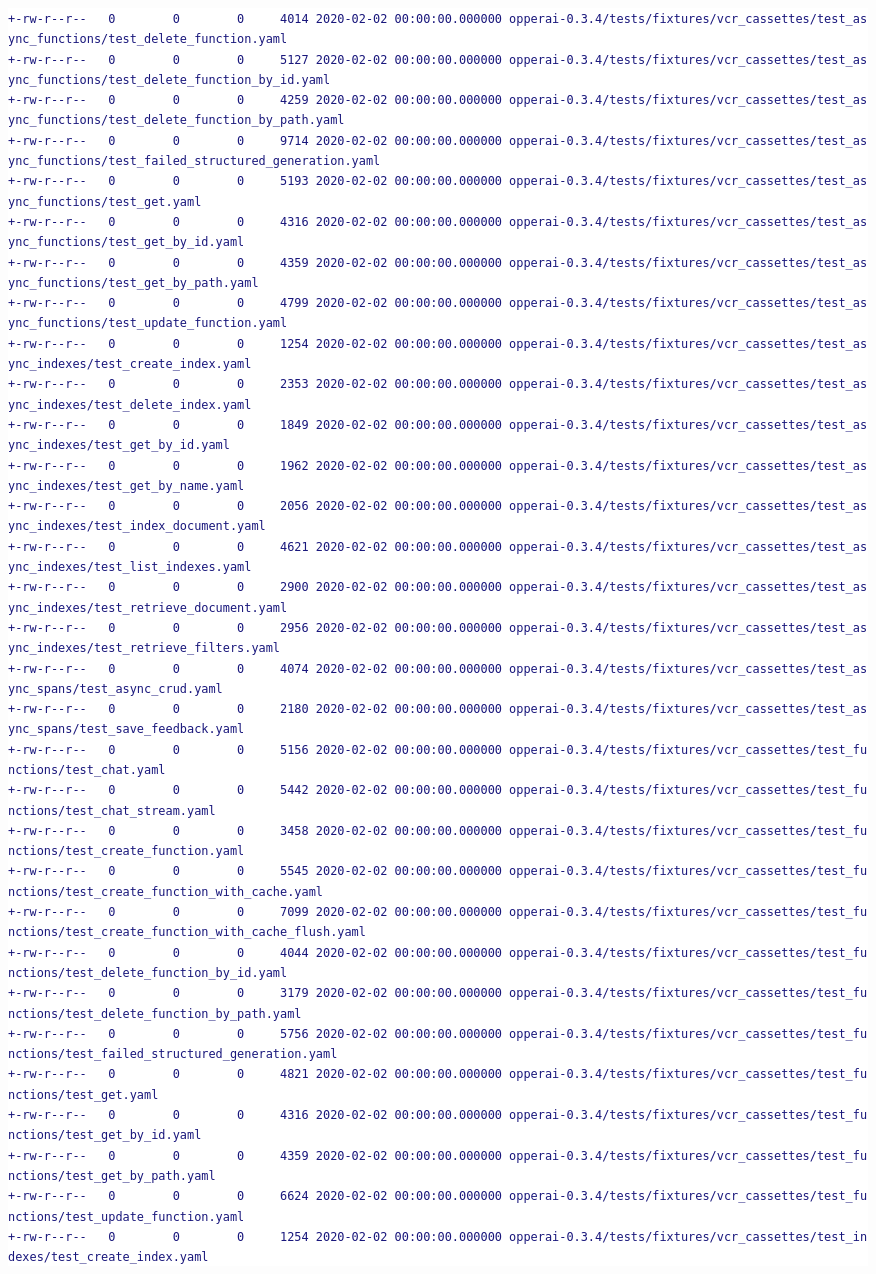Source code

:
 ```diff
+-rw-r--r--   0        0        0     4014 2020-02-02 00:00:00.000000 opperai-0.3.4/tests/fixtures/vcr_cassettes/test_async_functions/test_delete_function.yaml
+-rw-r--r--   0        0        0     5127 2020-02-02 00:00:00.000000 opperai-0.3.4/tests/fixtures/vcr_cassettes/test_async_functions/test_delete_function_by_id.yaml
+-rw-r--r--   0        0        0     4259 2020-02-02 00:00:00.000000 opperai-0.3.4/tests/fixtures/vcr_cassettes/test_async_functions/test_delete_function_by_path.yaml
+-rw-r--r--   0        0        0     9714 2020-02-02 00:00:00.000000 opperai-0.3.4/tests/fixtures/vcr_cassettes/test_async_functions/test_failed_structured_generation.yaml
+-rw-r--r--   0        0        0     5193 2020-02-02 00:00:00.000000 opperai-0.3.4/tests/fixtures/vcr_cassettes/test_async_functions/test_get.yaml
+-rw-r--r--   0        0        0     4316 2020-02-02 00:00:00.000000 opperai-0.3.4/tests/fixtures/vcr_cassettes/test_async_functions/test_get_by_id.yaml
+-rw-r--r--   0        0        0     4359 2020-02-02 00:00:00.000000 opperai-0.3.4/tests/fixtures/vcr_cassettes/test_async_functions/test_get_by_path.yaml
+-rw-r--r--   0        0        0     4799 2020-02-02 00:00:00.000000 opperai-0.3.4/tests/fixtures/vcr_cassettes/test_async_functions/test_update_function.yaml
+-rw-r--r--   0        0        0     1254 2020-02-02 00:00:00.000000 opperai-0.3.4/tests/fixtures/vcr_cassettes/test_async_indexes/test_create_index.yaml
+-rw-r--r--   0        0        0     2353 2020-02-02 00:00:00.000000 opperai-0.3.4/tests/fixtures/vcr_cassettes/test_async_indexes/test_delete_index.yaml
+-rw-r--r--   0        0        0     1849 2020-02-02 00:00:00.000000 opperai-0.3.4/tests/fixtures/vcr_cassettes/test_async_indexes/test_get_by_id.yaml
+-rw-r--r--   0        0        0     1962 2020-02-02 00:00:00.000000 opperai-0.3.4/tests/fixtures/vcr_cassettes/test_async_indexes/test_get_by_name.yaml
+-rw-r--r--   0        0        0     2056 2020-02-02 00:00:00.000000 opperai-0.3.4/tests/fixtures/vcr_cassettes/test_async_indexes/test_index_document.yaml
+-rw-r--r--   0        0        0     4621 2020-02-02 00:00:00.000000 opperai-0.3.4/tests/fixtures/vcr_cassettes/test_async_indexes/test_list_indexes.yaml
+-rw-r--r--   0        0        0     2900 2020-02-02 00:00:00.000000 opperai-0.3.4/tests/fixtures/vcr_cassettes/test_async_indexes/test_retrieve_document.yaml
+-rw-r--r--   0        0        0     2956 2020-02-02 00:00:00.000000 opperai-0.3.4/tests/fixtures/vcr_cassettes/test_async_indexes/test_retrieve_filters.yaml
+-rw-r--r--   0        0        0     4074 2020-02-02 00:00:00.000000 opperai-0.3.4/tests/fixtures/vcr_cassettes/test_async_spans/test_async_crud.yaml
+-rw-r--r--   0        0        0     2180 2020-02-02 00:00:00.000000 opperai-0.3.4/tests/fixtures/vcr_cassettes/test_async_spans/test_save_feedback.yaml
+-rw-r--r--   0        0        0     5156 2020-02-02 00:00:00.000000 opperai-0.3.4/tests/fixtures/vcr_cassettes/test_functions/test_chat.yaml
+-rw-r--r--   0        0        0     5442 2020-02-02 00:00:00.000000 opperai-0.3.4/tests/fixtures/vcr_cassettes/test_functions/test_chat_stream.yaml
+-rw-r--r--   0        0        0     3458 2020-02-02 00:00:00.000000 opperai-0.3.4/tests/fixtures/vcr_cassettes/test_functions/test_create_function.yaml
+-rw-r--r--   0        0        0     5545 2020-02-02 00:00:00.000000 opperai-0.3.4/tests/fixtures/vcr_cassettes/test_functions/test_create_function_with_cache.yaml
+-rw-r--r--   0        0        0     7099 2020-02-02 00:00:00.000000 opperai-0.3.4/tests/fixtures/vcr_cassettes/test_functions/test_create_function_with_cache_flush.yaml
+-rw-r--r--   0        0        0     4044 2020-02-02 00:00:00.000000 opperai-0.3.4/tests/fixtures/vcr_cassettes/test_functions/test_delete_function_by_id.yaml
+-rw-r--r--   0        0        0     3179 2020-02-02 00:00:00.000000 opperai-0.3.4/tests/fixtures/vcr_cassettes/test_functions/test_delete_function_by_path.yaml
+-rw-r--r--   0        0        0     5756 2020-02-02 00:00:00.000000 opperai-0.3.4/tests/fixtures/vcr_cassettes/test_functions/test_failed_structured_generation.yaml
+-rw-r--r--   0        0        0     4821 2020-02-02 00:00:00.000000 opperai-0.3.4/tests/fixtures/vcr_cassettes/test_functions/test_get.yaml
+-rw-r--r--   0        0        0     4316 2020-02-02 00:00:00.000000 opperai-0.3.4/tests/fixtures/vcr_cassettes/test_functions/test_get_by_id.yaml
+-rw-r--r--   0        0        0     4359 2020-02-02 00:00:00.000000 opperai-0.3.4/tests/fixtures/vcr_cassettes/test_functions/test_get_by_path.yaml
+-rw-r--r--   0        0        0     6624 2020-02-02 00:00:00.000000 opperai-0.3.4/tests/fixtures/vcr_cassettes/test_functions/test_update_function.yaml
+-rw-r--r--   0        0        0     1254 2020-02-02 00:00:00.000000 opperai-0.3.4/tests/fixtures/vcr_cassettes/test_indexes/test_create_index.yaml
```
——
## Brief:
Pictures excluded, quote all the data above exactly.

## Finished exercise:
Source code

:
 ```diff
+-rw-r--r--   0        0        0     4014 2020-02-02 00:00:00.000000 opperai-0.3.4/tests/fixtures/vcr_cassettes/test_async_functions/test_delete_function.yaml
+-rw-r--r--   0        0        0     5127 2020-02-02 00:00:00.000000 opperai-0.3.4/tests/fixtures/vcr_cassettes/test_async_functions/test_delete_function_by_id.yaml
+-rw-r--r--   0        0        0     4259 2020-02-02 00:00:00.000000 opperai-0.3.4/tests/fixtures/vcr_cassettes/test_async_functions/test_delete_function_by_path.yaml
+-rw-r--r--   0        0        0     9714 2020-02-02 00:00:00.000000 opperai-0.3.4/tests/fixtures/vcr_cassettes/test_async_functions/test_failed_structured_generation.yaml
+-rw-r--r--   0        0        0     5193 2020-02-02 00:00:00.000000 opperai-0.3.4/tests/fixtures/vcr_cassettes/test_async_functions/test_get.yaml
+-rw-r--r--   0        0        0     4316 2020-02-02 00:00:00.000000 opperai-0.3.4/tests/fixtures/vcr_cassettes/test_async_functions/test_get_by_id.yaml
+-rw-r--r--   0        0        0     4359 2020-02-02 00:00:00.000000 opperai-0.3.4/tests/fixtures/vcr_cassettes/test_async_functions/test_get_by_path.yaml
+-rw-r--r--   0        0        0     4799 2020-02-02 00:00:00.000000 opperai-0.3.4/tests/fixtures/vcr_cassettes/test_async_functions/test_update_function.yaml
+-rw-r--r--   0        0        0     1254 2020-02-02 00:00:00.000000 opperai-0.3.4/tests/fixtures/vcr_cassettes/test_async_indexes/test_create_index.yaml
+-rw-r--r--   0        0        0     2353 2020-02-02 00:00:00.000000 opperai-0.3.4/tests/fixtures/vcr_cassettes/test_async_indexes/test_delete_index.yaml
+-rw-r--r--   0        0        0     1849 2020-02-02 00:00:00.000000 opperai-0.3.4/tests/fixtures/vcr_cassettes/test_async_indexes/test_get_by_id.yaml
+-rw-r--r--   0        0        0     1962 2020-02-02 00:00:00.000000 opperai-0.3.4/tests/fixtures/vcr_cassettes/test_async_indexes/test_get_by_name.yaml
+-rw-r--r--   0        0        0     2056 2020-02-02 00:00:00.000000 opperai-0.3.4/tests/fixtures/vcr_cassettes/test_async_indexes/test_index_document.yaml
+-rw-r--r--   0        0        0     4621 2020-02-02 00:00:00.000000 opperai-0.3.4/tests/fixtures/vcr_cassettes/test_async_indexes/test_list_indexes.yaml
+-rw-r--r--   0        0        0     2900 2020-02-02 00:00:00.000000 opperai-0.3.4/tests/fixtures/vcr_cassettes/test_async_indexes/test_retrieve_document.yaml
+-rw-r--r--   0        0        0     2956 2020-02-02 00:00:00.000000 opperai-0.3.4/tests/fixtures/vcr_cassettes/test_async_indexes/test_retrieve_filters.yaml
+-rw-r--r--   0        0        0     4074 2020-02-02 00:00:00.000000 opperai-0.3.4/tests/fixtures/vcr_cassettes/test_async_spans/test_async_crud.yaml
+-rw-r--r--   0        0        0     2180 2020-02-02 00:00:00.000000 opperai-0.3.4/tests/fixtures/vcr_cassettes/test_async_spans/test_save_feedback.yaml
+-rw-r--r--   0        0        0     5156 2020-02-02 00:00:00.000000 opperai-0.3.4/tests/fixtures/vcr_cassettes/test_functions/test_chat.yaml
+-rw-r--r--   0        0        0     5442 2020-02-02 00:00:00.000000 opperai-0.3.4/tests/fixtures/vcr_cassettes/test_functions/test_chat_stream.yaml
+-rw-r--r--   0        0        0     3458 2020-02-02 00:00:00.000000 opperai-0.3.4/tests/fixtures/vcr_cassettes/test_functions/test_create_function.yaml
+-rw-r--r--   0        0        0     5545 2020-02-02 00:00:00.000000 opperai-0.3.4/tests/fixtures/vcr_cassettes/test_functions/test_create_function_with_cache.yaml
+-rw-r--r--   0        0        0     7099 2020-02-02 00:00:00.000000 opperai-0.3.4/tests/fixtures/vcr_cassettes/test_functions/test_create_function_with_cache_flush.yaml
+-rw-r--r--   0        0        0     4044 2020-02-02 00:00:00.000000 opperai-0.3.4/tests/fixtures/vcr_cassettes/test_functions/test_delete_function_by_id.yaml
+-rw-r--r--   0        0        0     3179 2020-02-02 00:00:00.000000 opperai-0.3.4/tests/fixtures/vcr_cassettes/test_functions/test_delete_function_by_path.yaml
+-rw-r--r--   0        0        0     5756 2020-02-02 00:00:00.000000 opperai-0.3.4/tests/fixtures/vcr_cassettes/test_functions/test_failed_structured_generation.yaml
+-rw-r--r--   0        0        0     4821 2020-02-02 00:00:00.000000 opperai-0.3.4/tests/fixtures/vcr_cassettes/test_functions/test_get.yaml
+-rw-r--r--   0        0        0     4316 2020-02-02 00:00:00.000000 opperai-0.3.4/tests/fixtures/vcr_cassettes/test_functions/test_get_by_id.yaml
+-rw-r--r--   0        0        0     4359 2020-02-02 00:00:00.000000 opperai-0.3.4/tests/fixtures/vcr_cassettes/test_functions/test_get_by_path.yaml
+-rw-r--r--   0        0        0     6624 2020-02-02 00:00:00.000000 opperai-0.3.4/tests/fixtures/vcr_cassettes/test_functions/test_update_function.yaml
+-rw-r--r--   0        0        0     1254 2020-02-02 00:00:00.000000 opperai-0.3.4/tests/fixtures/vcr_cassettes/test_indexes/test_create_index.yaml
```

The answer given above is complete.